France is pushing on unilaterally with development of a next-generation family of supersonic attack missiles, despite serious doubts over Germany's commitment to the joint programme.

France has awarded Aerospatiale a Fr1 billion ($200 million) pre-development project, dubbed the VESTA, to demonstrate propulsion and sub-system technologies for the Franco-German Anti- Navaire Nouvelle Generation (ANNG) supersonic ramjet-powered anti-ship missile.

The VESTA initiative was launched at the Euronaval '96 show at Le Bourget, Paris, on 22 October, and is intended to produce the airframe/propulsion baseline for a family of standoff weapons.
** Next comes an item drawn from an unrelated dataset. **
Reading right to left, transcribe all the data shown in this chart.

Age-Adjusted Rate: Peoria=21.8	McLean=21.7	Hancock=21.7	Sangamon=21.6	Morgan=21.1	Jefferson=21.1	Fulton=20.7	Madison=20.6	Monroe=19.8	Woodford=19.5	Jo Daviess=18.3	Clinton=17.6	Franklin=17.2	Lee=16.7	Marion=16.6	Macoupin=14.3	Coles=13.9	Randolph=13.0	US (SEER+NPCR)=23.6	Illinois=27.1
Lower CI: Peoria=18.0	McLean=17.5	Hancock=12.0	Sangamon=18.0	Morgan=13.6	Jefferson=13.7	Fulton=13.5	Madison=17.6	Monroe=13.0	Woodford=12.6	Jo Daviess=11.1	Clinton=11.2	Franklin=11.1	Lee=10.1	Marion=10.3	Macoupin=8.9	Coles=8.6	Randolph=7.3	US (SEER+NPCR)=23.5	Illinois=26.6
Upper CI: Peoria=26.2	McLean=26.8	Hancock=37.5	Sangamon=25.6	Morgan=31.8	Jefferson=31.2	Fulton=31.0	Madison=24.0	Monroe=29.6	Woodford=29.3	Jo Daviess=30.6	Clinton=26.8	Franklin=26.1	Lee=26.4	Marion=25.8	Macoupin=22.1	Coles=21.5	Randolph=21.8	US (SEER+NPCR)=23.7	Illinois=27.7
The first of these will be the ANNG, a replacement for the Exocet and Kormoran anti-ship missiles.

The ANNG is the latest iteration of Franco-German attempts, begun in the early 1980s, to develop a supersonic anti-ship missile.

German involvement in the Vesta is limited to just DM17 million ($11 million), mainly for concept validation and installation work. The current memorandum of understanding for the ANNG calls for full go-ahead in 1998 and service entry in 2005, with provision for a 50% German stake.

"The Government remains very committed to this programme," says Peter Niethammer ANNG/Kormoran programme chief for Daimler-Benz Aerospace (DASA) missiles subsidiary LFK. He admits, however, that "it is true to say that the current climate for German defence spending is unstable, to say the least".

The ANNG project could still provide a basis for the faltering industrial tie-up between Aerospatiale and LFK. In the wake of the Matra-British Aerospace missile merger, and the decision that Matra's parent, Lagardere, will be the new owner of Thomson-CSF, DASA is understood to be reviewing its strategy.

Three Vesta launches will be carried out, all from the ground, the first in 2001, with two more the following year. The results will feed into the ANNG development effort, which will see five ship-borne launches. The ANNG missile is 5.8m long, with a diameter of 350mm. The missile will have a range of 185-370km (100-200nm), at Mach 3.

Surface-ship and air-launched variants are envisaged. The missile will have inertial navigation and active-radar seeker and the warhead of the Exocet Mk 2.